Fig. Classification of geographical maps
Often maps together in geographical atlases. Atlas - A systematic, complete collection of maps created by a particular program. These are, in particular, scientific inquiry atlases (eg, "Atlas of the natural environment and natural resources of Ukraine) educational atlases in geography or history of Ukraine, educational and local history atlases some areas, tourist atlases and others.
Now maps and atlases are not only on paper and in electronic media and information (CDs). These atlases, maps except their own, often filled with large of additional information - text, charts, tables, graphs, charts, photographs, and audio and videos (melodies of hymns and folk songs individual regions, video of interesting places, etc.). For an electronic atlas of Ukraine, which containing dozens of maps of different content.
Modern computer technologies, which allow combining electronic maps, charts, aerospace image the Earth's surface with various information in the tables, called Geoinformation system (GIS).

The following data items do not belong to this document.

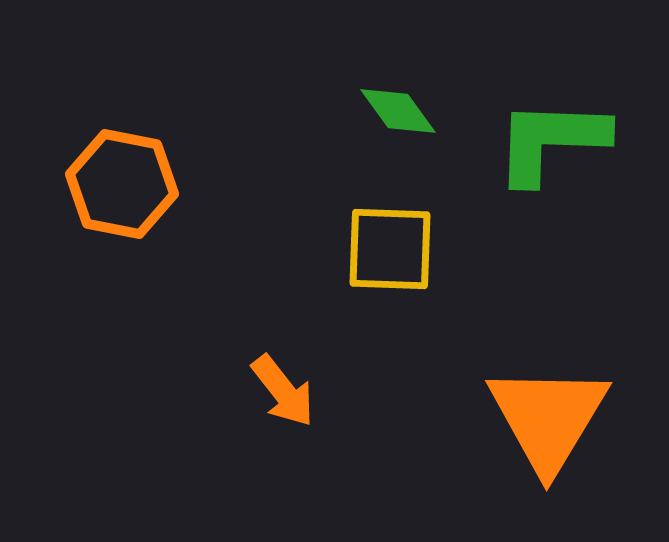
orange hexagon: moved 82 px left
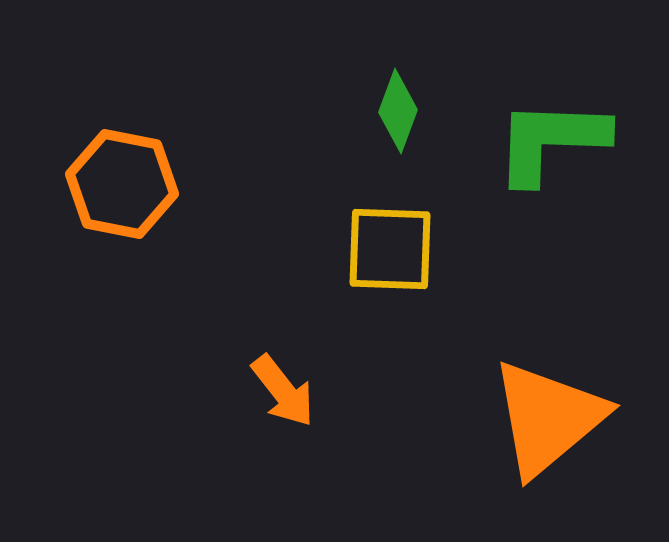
green diamond: rotated 56 degrees clockwise
orange triangle: rotated 19 degrees clockwise
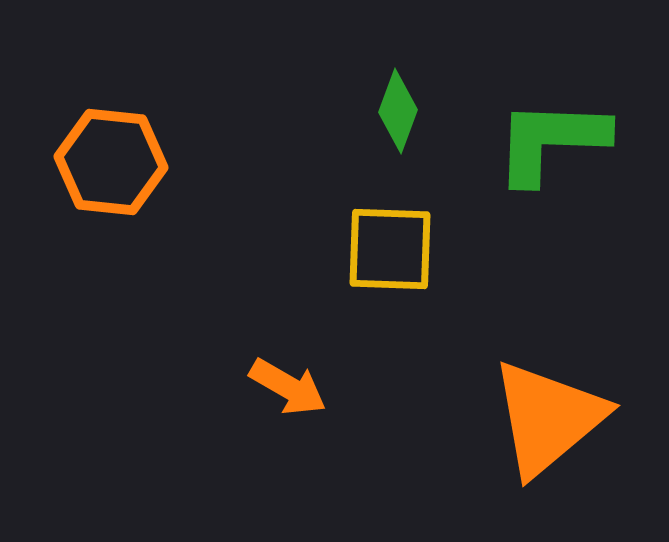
orange hexagon: moved 11 px left, 22 px up; rotated 5 degrees counterclockwise
orange arrow: moved 5 px right, 4 px up; rotated 22 degrees counterclockwise
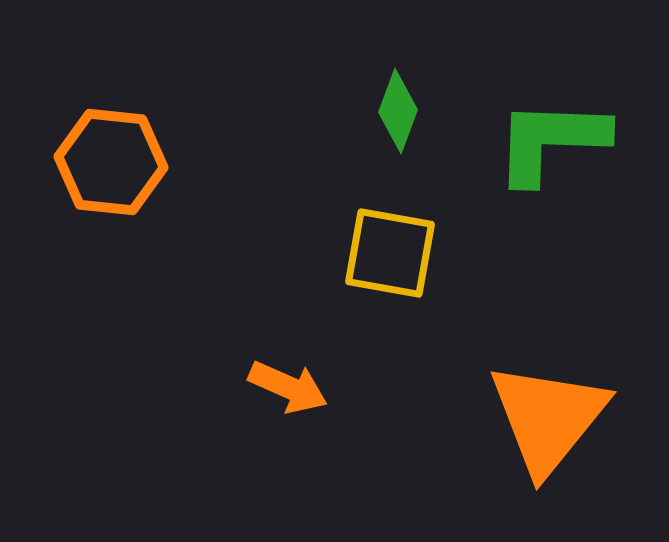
yellow square: moved 4 px down; rotated 8 degrees clockwise
orange arrow: rotated 6 degrees counterclockwise
orange triangle: rotated 11 degrees counterclockwise
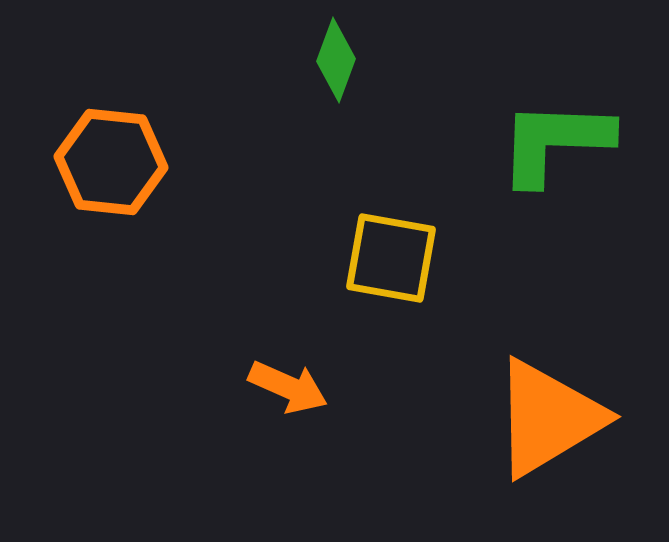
green diamond: moved 62 px left, 51 px up
green L-shape: moved 4 px right, 1 px down
yellow square: moved 1 px right, 5 px down
orange triangle: rotated 20 degrees clockwise
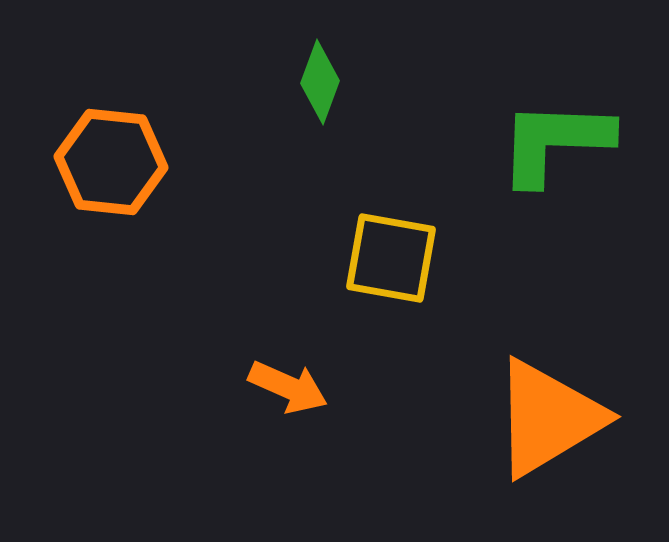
green diamond: moved 16 px left, 22 px down
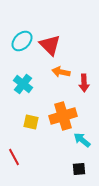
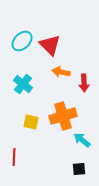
red line: rotated 30 degrees clockwise
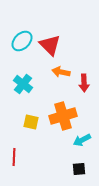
cyan arrow: rotated 66 degrees counterclockwise
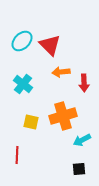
orange arrow: rotated 18 degrees counterclockwise
red line: moved 3 px right, 2 px up
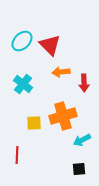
yellow square: moved 3 px right, 1 px down; rotated 14 degrees counterclockwise
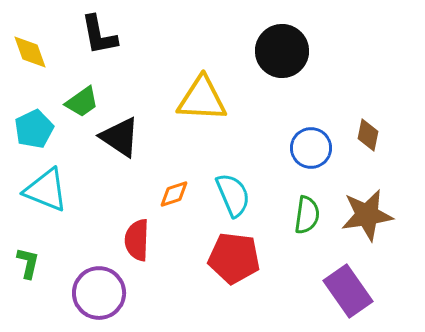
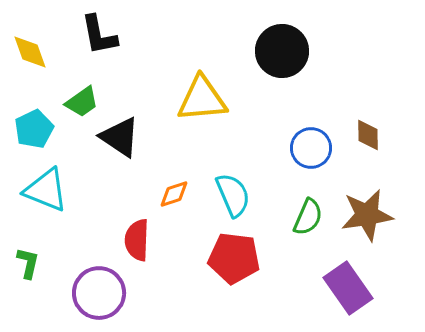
yellow triangle: rotated 8 degrees counterclockwise
brown diamond: rotated 12 degrees counterclockwise
green semicircle: moved 1 px right, 2 px down; rotated 15 degrees clockwise
purple rectangle: moved 3 px up
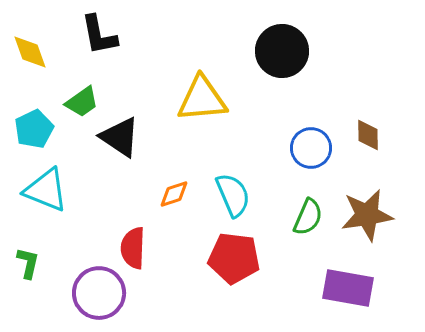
red semicircle: moved 4 px left, 8 px down
purple rectangle: rotated 45 degrees counterclockwise
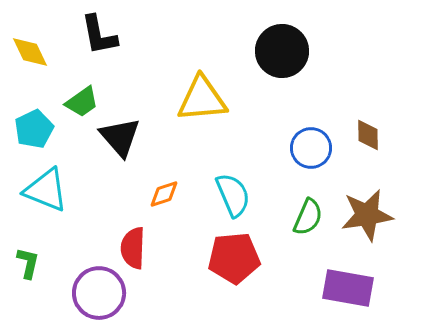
yellow diamond: rotated 6 degrees counterclockwise
black triangle: rotated 15 degrees clockwise
orange diamond: moved 10 px left
red pentagon: rotated 12 degrees counterclockwise
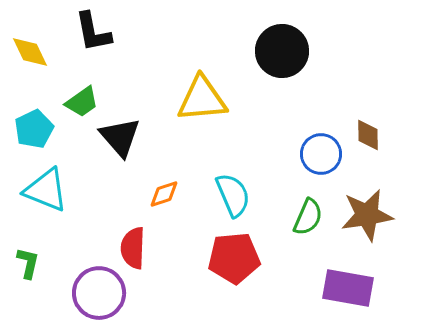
black L-shape: moved 6 px left, 3 px up
blue circle: moved 10 px right, 6 px down
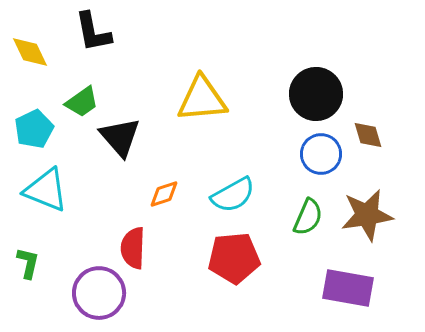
black circle: moved 34 px right, 43 px down
brown diamond: rotated 16 degrees counterclockwise
cyan semicircle: rotated 84 degrees clockwise
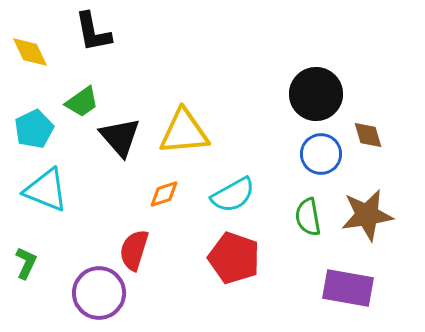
yellow triangle: moved 18 px left, 33 px down
green semicircle: rotated 147 degrees clockwise
red semicircle: moved 1 px right, 2 px down; rotated 15 degrees clockwise
red pentagon: rotated 24 degrees clockwise
green L-shape: moved 2 px left; rotated 12 degrees clockwise
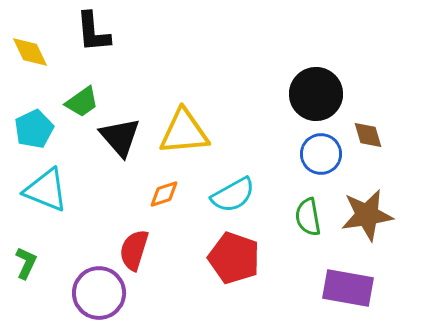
black L-shape: rotated 6 degrees clockwise
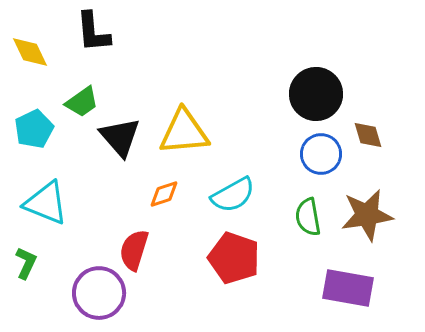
cyan triangle: moved 13 px down
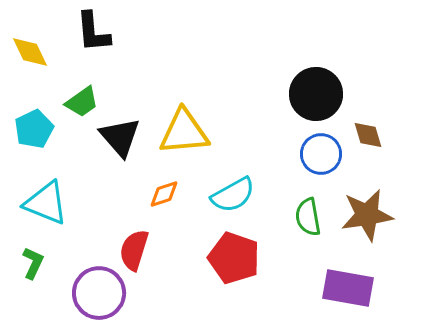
green L-shape: moved 7 px right
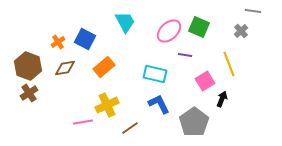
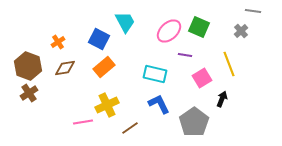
blue square: moved 14 px right
pink square: moved 3 px left, 3 px up
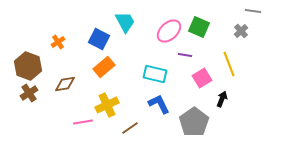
brown diamond: moved 16 px down
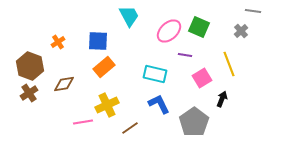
cyan trapezoid: moved 4 px right, 6 px up
blue square: moved 1 px left, 2 px down; rotated 25 degrees counterclockwise
brown hexagon: moved 2 px right
brown diamond: moved 1 px left
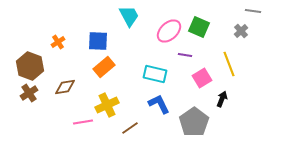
brown diamond: moved 1 px right, 3 px down
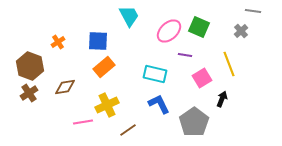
brown line: moved 2 px left, 2 px down
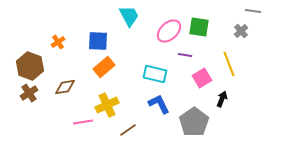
green square: rotated 15 degrees counterclockwise
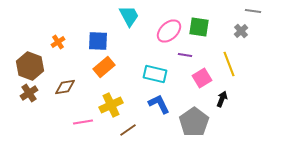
yellow cross: moved 4 px right
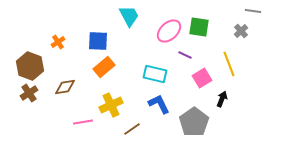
purple line: rotated 16 degrees clockwise
brown line: moved 4 px right, 1 px up
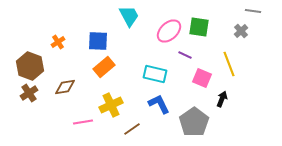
pink square: rotated 36 degrees counterclockwise
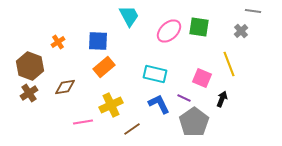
purple line: moved 1 px left, 43 px down
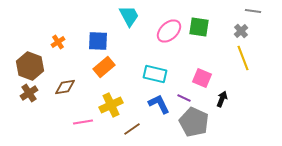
yellow line: moved 14 px right, 6 px up
gray pentagon: rotated 12 degrees counterclockwise
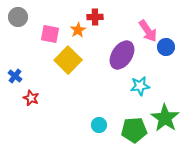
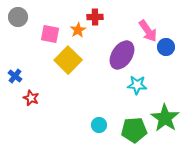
cyan star: moved 3 px left, 1 px up; rotated 12 degrees clockwise
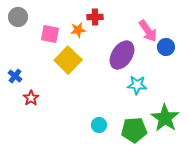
orange star: rotated 21 degrees clockwise
red star: rotated 14 degrees clockwise
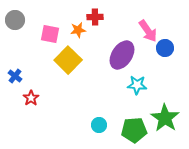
gray circle: moved 3 px left, 3 px down
blue circle: moved 1 px left, 1 px down
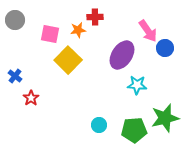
green star: rotated 24 degrees clockwise
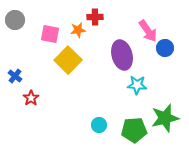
purple ellipse: rotated 48 degrees counterclockwise
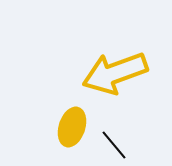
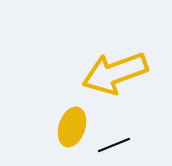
black line: rotated 72 degrees counterclockwise
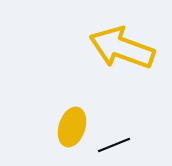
yellow arrow: moved 7 px right, 25 px up; rotated 40 degrees clockwise
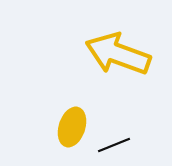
yellow arrow: moved 4 px left, 6 px down
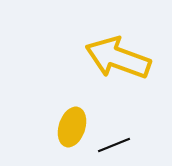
yellow arrow: moved 4 px down
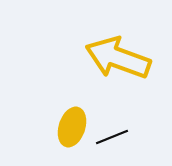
black line: moved 2 px left, 8 px up
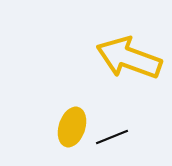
yellow arrow: moved 11 px right
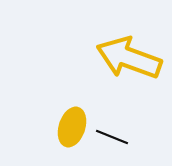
black line: rotated 44 degrees clockwise
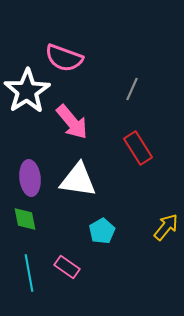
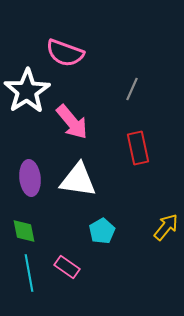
pink semicircle: moved 1 px right, 5 px up
red rectangle: rotated 20 degrees clockwise
green diamond: moved 1 px left, 12 px down
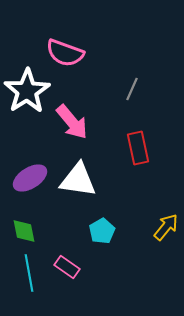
purple ellipse: rotated 64 degrees clockwise
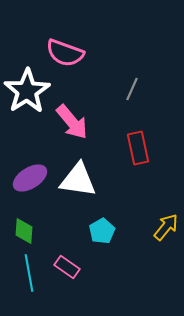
green diamond: rotated 16 degrees clockwise
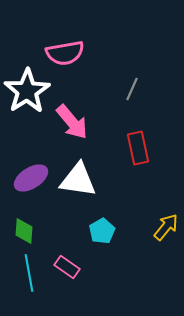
pink semicircle: rotated 30 degrees counterclockwise
purple ellipse: moved 1 px right
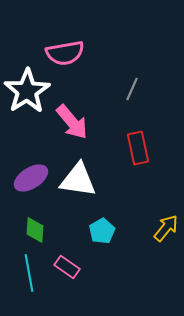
yellow arrow: moved 1 px down
green diamond: moved 11 px right, 1 px up
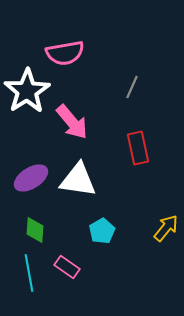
gray line: moved 2 px up
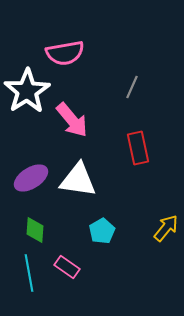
pink arrow: moved 2 px up
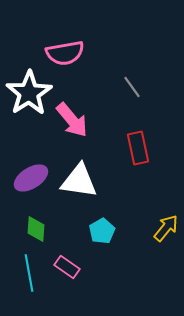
gray line: rotated 60 degrees counterclockwise
white star: moved 2 px right, 2 px down
white triangle: moved 1 px right, 1 px down
green diamond: moved 1 px right, 1 px up
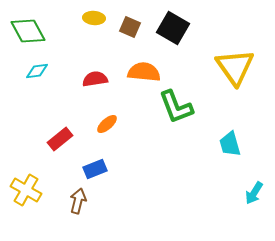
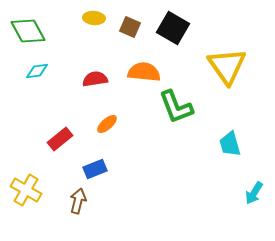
yellow triangle: moved 8 px left, 1 px up
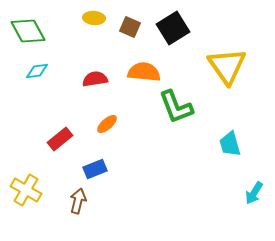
black square: rotated 28 degrees clockwise
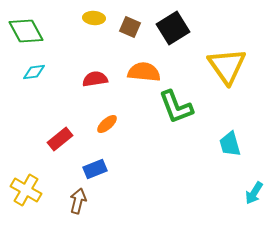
green diamond: moved 2 px left
cyan diamond: moved 3 px left, 1 px down
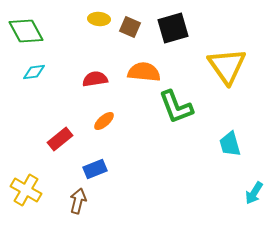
yellow ellipse: moved 5 px right, 1 px down
black square: rotated 16 degrees clockwise
orange ellipse: moved 3 px left, 3 px up
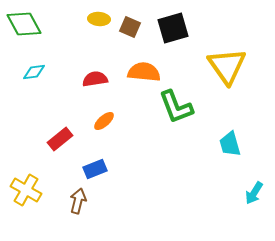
green diamond: moved 2 px left, 7 px up
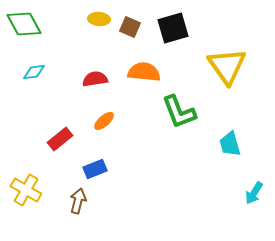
green L-shape: moved 3 px right, 5 px down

It gives to use, analyze, store, edit, display geographic data. GIS is widely used in the study of problems pollution.
The main methods of collecting geographic information and factual material is stationary studies expedition tours.
The sources of geographic serve geographic information encyclopedias, dictionaries, reference books, museum exposure, newspapers and magazines, radio and television, Internet, maps atlases.
Geographic map - is reduced, the generalized conditional Vechersky image of the earth's surface plane, made in a particular scale and projection.
Questions and Tasks
1. Name the main ways to collect geographic information.
2. What sources of geographic information you had to use it?
3. In fig. 5 describe the classification of geographical maps.
4. What types of maps in scale, scope and content area contains your school atlas for grade 8?